After contemplating the responses to this question (and this one too), I was wondering how to understand why the Möbius band has the center circle as a generator through singular homolgy (seeing as this is the theory Hatcher relies on before reaching example 2.47 in his book Algebraic Topology):
It's supposed to be generated by a singular $1$-simplex that is also a cycle. How can I see there is just one such singular $1$-simplex and that it must be the center circle?
As pointed out in the comments, the generator of $H_1(M)$ for $M$ the Möbius band simply can be taken to be a singular $1$-cycle, since a cycle plus boundary gives a new cycle that's the same in homology.
Your second question in a comment boils down to saying "Why can't the (homology class of the) boundary circle of the Möbius band be taken as the basis element for $H_1(M)$?"
Since $\partial M$ is homeomorphic to a circle, this circle is itself a $1$-cycle, so denote the generator of $H_1(\partial M)$ by $[\partial M]$. Saying that this generates $H_1(M)$ amounts to saying that the inclusion $i: \partial M \to M$ induces an isomorphism on homology, since wanting the boundary circle of the Möbius band to generate $H_1$ means that you want $[i(\partial M)] = i_*[\partial M]$ to generate $H_1$.
Now, consider the composite $\partial M \xrightarrow{i} M \xrightarrow{r} C \to M$, where $r$ is the deformation retraction onto the center circle $C$ and the last map is the inclusion of $C$ into $M$.

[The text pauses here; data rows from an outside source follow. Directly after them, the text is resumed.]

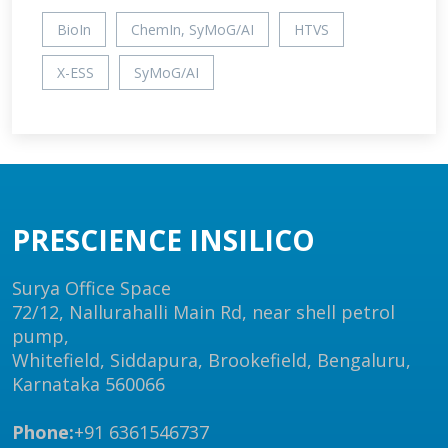
BioIn
ChemIn, SyMoG/AI
HTVS
X-ESS
SyMoG/AI
PRESCIENCE INSILICO
Surya Office Space
72/12, Nallurahalli Main Rd, near shell petrol
pump,
Whitefield, Siddapura, Brookefield, Bengaluru,
Karnataka 560066
Phone:
+91 6361546737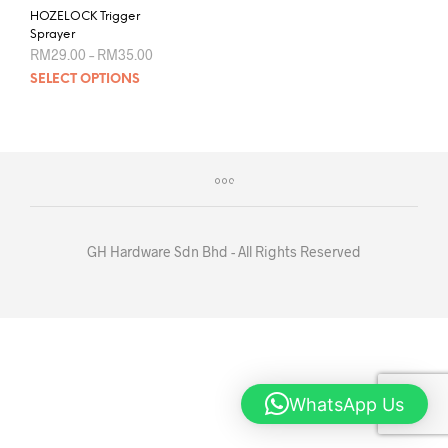
HOZELOCK Trigger
Sprayer
Price
RM
29.00
–
RM
35.00
range:
This
SELECT OPTIONS
RM29.00
product
through
RM35.00
has
multiple
variants.
The
options
may
be
GH Hardware Sdn Bhd - All Rights Reserved
chosen
on
the
product
page
WhatsApp Us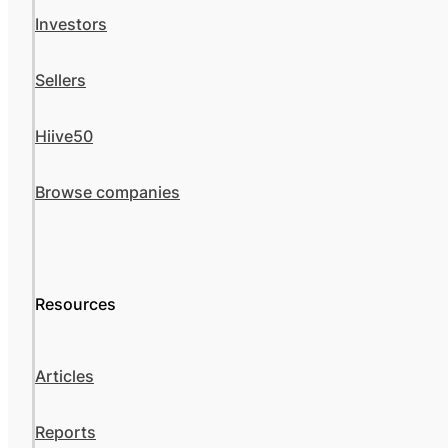
Investors
Sellers
Hiive50
Browse companies
Resources
Articles
Reports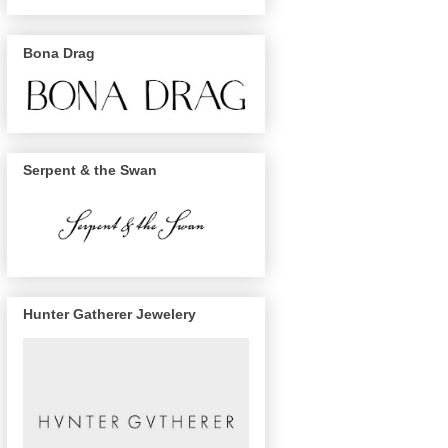
Bona Drag
Serpent & the Swan
Hunter Gatherer Jewelery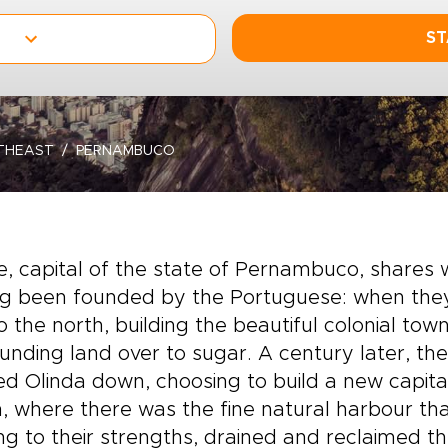
ST
THEAST
PERNAMBUCO
e, capital of the state of Pernambuco, shares wi
g been founded by the Portuguese: when they a
to the north, building the beautiful colonial to
unding land over to sugar. A century later, th
d Olinda down, choosing to build a new capita
, where there was the fine natural harbour th
ng to their strengths, drained and reclaimed t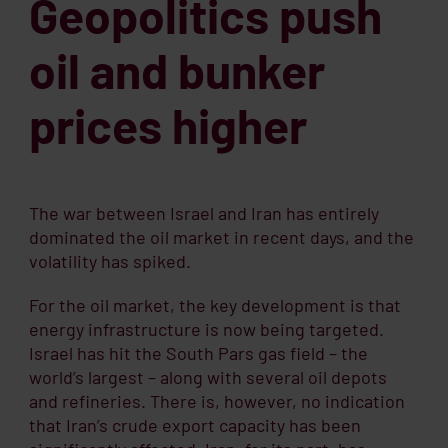
Geopolitics push
oil and bunker
prices higher
The war between Israel and Iran has entirely
dominated the oil market in recent days, and the
volatility has spiked.
For the oil market, the key development is that
energy infrastructure is now being targeted.
Israel has hit the South Pars gas field – the
world’s largest – along with several oil depots
and refineries. There is, however, no indication
that Iran’s crude export capacity has been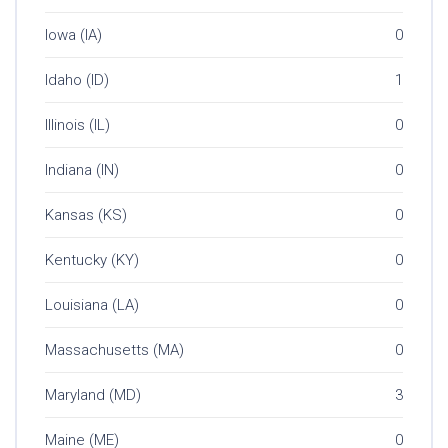
Iowa (IA)
0
Idaho (ID)
1
Illinois (IL)
0
Indiana (IN)
0
Kansas (KS)
0
Kentucky (KY)
0
Louisiana (LA)
0
Massachusetts (MA)
0
Maryland (MD)
3
Maine (ME)
0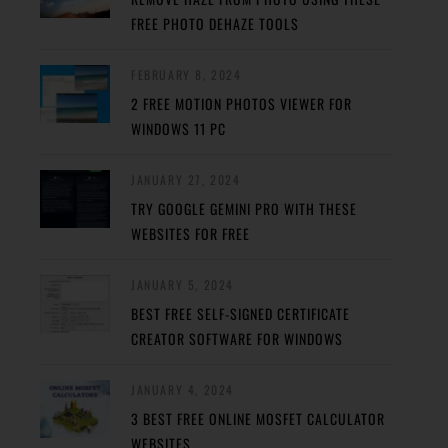
FREE PHOTO DEHAZE TOOLS
FEBRUARY 8, 2024
2 FREE MOTION PHOTOS VIEWER FOR
WINDOWS 11 PC
JANUARY 27, 2024
TRY GOOGLE GEMINI PRO WITH THESE
WEBSITES FOR FREE
JANUARY 5, 2024
BEST FREE SELF-SIGNED CERTIFICATE
CREATOR SOFTWARE FOR WINDOWS
JANUARY 4, 2024
3 BEST FREE ONLINE MOSFET CALCULATOR
WEBSITES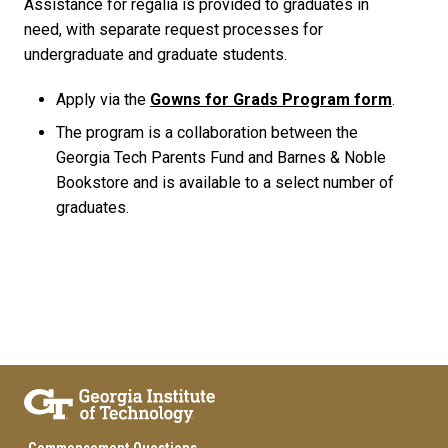
Assistance for regalia is provided to graduates in
need, with separate request processes for
undergraduate and graduate students.
Apply via the
Gowns for Grads Program form
.
The program is a collaboration between the
Georgia Tech Parents Fund and Barnes & Noble
Bookstore and is available to a select number of
graduates.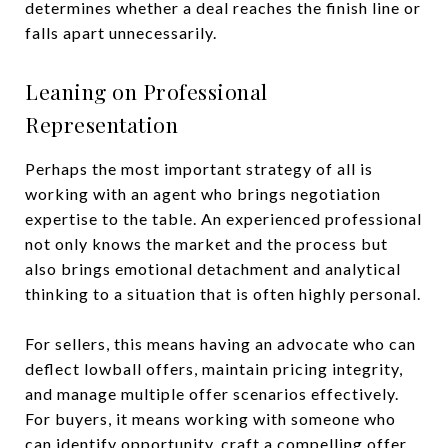
determines whether a deal reaches the finish line or
falls apart unnecessarily.
Leaning on Professional
Representation
Perhaps the most important strategy of all is
working with an agent who brings negotiation
expertise to the table. An experienced professional
not only knows the market and the process but
also brings emotional detachment and analytical
thinking to a situation that is often highly personal.
For sellers, this means having an advocate who can
deflect lowball offers, maintain pricing integrity,
and manage multiple offer scenarios effectively.
For buyers, it means working with someone who
can identify opportunity, craft a compelling offer,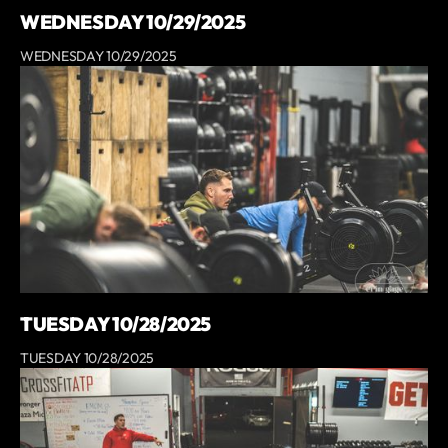
WEDNESDAY 10/29/2025
WEDNESDAY 10/29/2025
TUESDAY 10/28/2025
TUESDAY 10/28/2025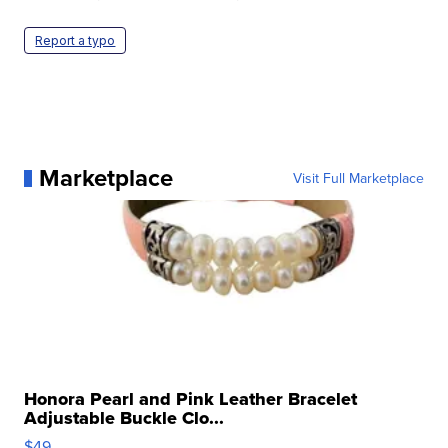
Report a typo
Marketplace
Visit Full Marketplace
Honora Pearl and Pink Leather Bracelet
Adjustable Buckle Clo...
$49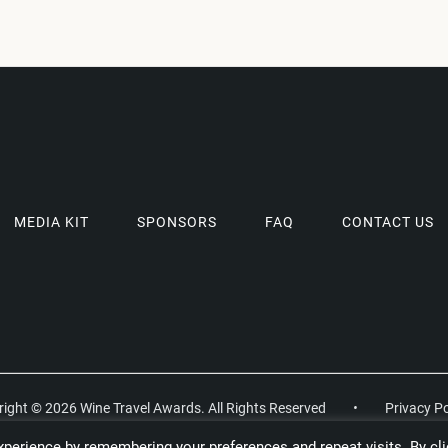
MEDIA KIT
SPONSORS
FAQ
CONTACT US
ight © 2026 Wine Travel Awards. All Rights Reserved
•
Privacy Po
perience by remembering your preferences and repeat visits. By cli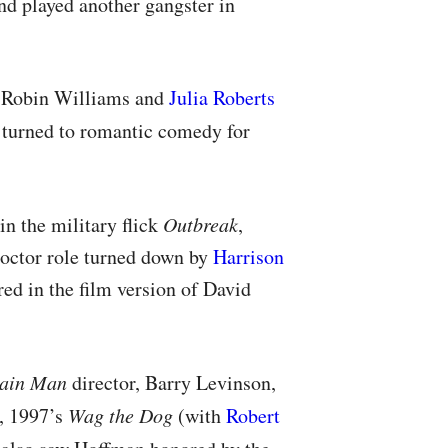
d played another gangster in
, Robin Williams and
Julia Roberts
turned to romantic comedy for
in the military flick
Outbreak
,
doctor role turned down by
Harrison
red in the film version of David
ain Man
director, Barry Levinson,
, 1997’s
Wag the Dog
(with
Robert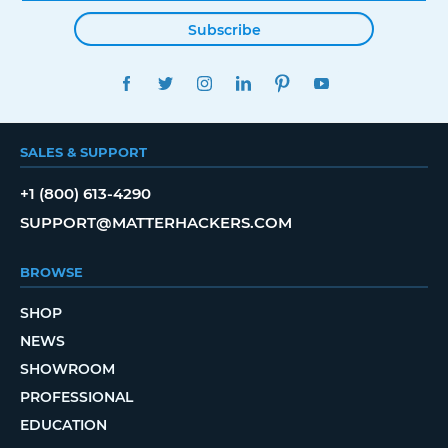
Subscribe
FACEBOOK
TWITTER
INSTAGRAM
LINKEDIN
PINTEREST
YOUTUBE
SALES & SUPPORT
+1 (800) 613-4290
SUPPORT@MATTERHACKERS.COM
BROWSE
SHOP
NEWS
SHOWROOM
PROFESSIONAL
EDUCATION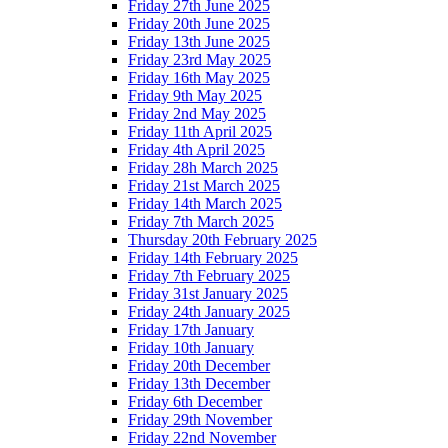
Friday 27th June 2025
Friday 20th June 2025
Friday 13th June 2025
Friday 23rd May 2025
Friday 16th May 2025
Friday 9th May 2025
Friday 2nd May 2025
Friday 11th April 2025
Friday 4th April 2025
Friday 28h March 2025
Friday 21st March 2025
Friday 14th March 2025
Friday 7th March 2025
Thursday 20th February 2025
Friday 14th February 2025
Friday 7th February 2025
Friday 31st January 2025
Friday 24th January 2025
Friday 17th January
Friday 10th January
Friday 20th December
Friday 13th December
Friday 6th December
Friday 29th November
Friday 22nd November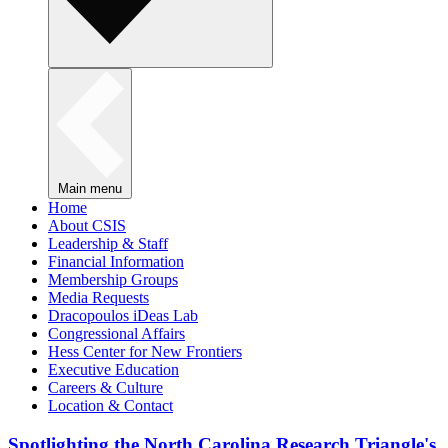
Main menu
Home
About CSIS
Leadership & Staff
Financial Information
Membership Groups
Media Requests
Dracopoulos iDeas Lab
Congressional Affairs
Hess Center for New Frontiers
Executive Education
Careers & Culture
Location & Contact
Spotlighting the North Carolina Research Triangle's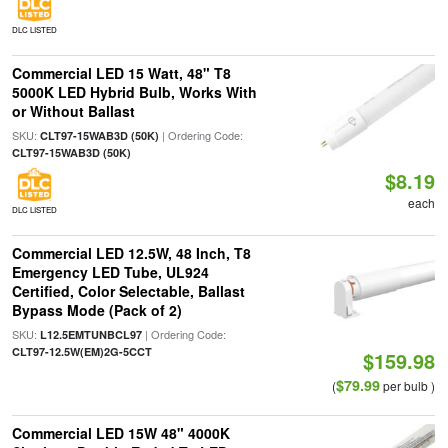
DLC LISTED
Commercial LED 15 Watt, 48" T8
5000K LED Hybrid Bulb, Works With
or Without Ballast
SKU:
| Ordering Code:
CLT97-15WAB3D (50K)
CLT97-15WAB3D (50K)
$8.19
each
DLC LISTED
Commercial LED 12.5W, 48 Inch, T8
Emergency LED Tube, UL924
Certified, Color Selectable, Ballast
Bypass Mode (Pack of 2)
SKU:
| Ordering Code:
L12.5EMTUNBCL97
CLT97-12.5W(EM)2G-5CCT
$159.98
$79.99
(
per bulb )
Commercial LED 15W 48" 4000K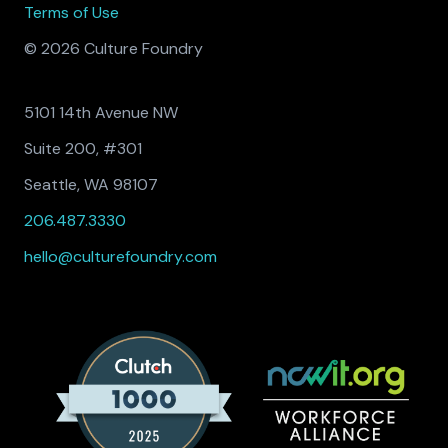
Terms of Use
© 2026 Culture Foundry
5101 14th Avenue NW
Suite 200, #301
Seattle, WA 98107
206.487.3330
hello@culturefoundry.com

If $i_*[\partial M]$ generates $H_1(M)$, then $r_*(i_*[\partial M])$ is twice the generator of $H_1(C)$ since $\partial M$ wraps twice around $C$, and since the inclusion of $C$ into $M$ induces an isomorphism on homology, this composite sends $1 \mapsto 1 \mapsto 2 \mapsto 2$. On the other hand, $M \to C \to M$ is homotopic to the identity map, so this composite should end in $1$, not $2$. This gives a contradiction.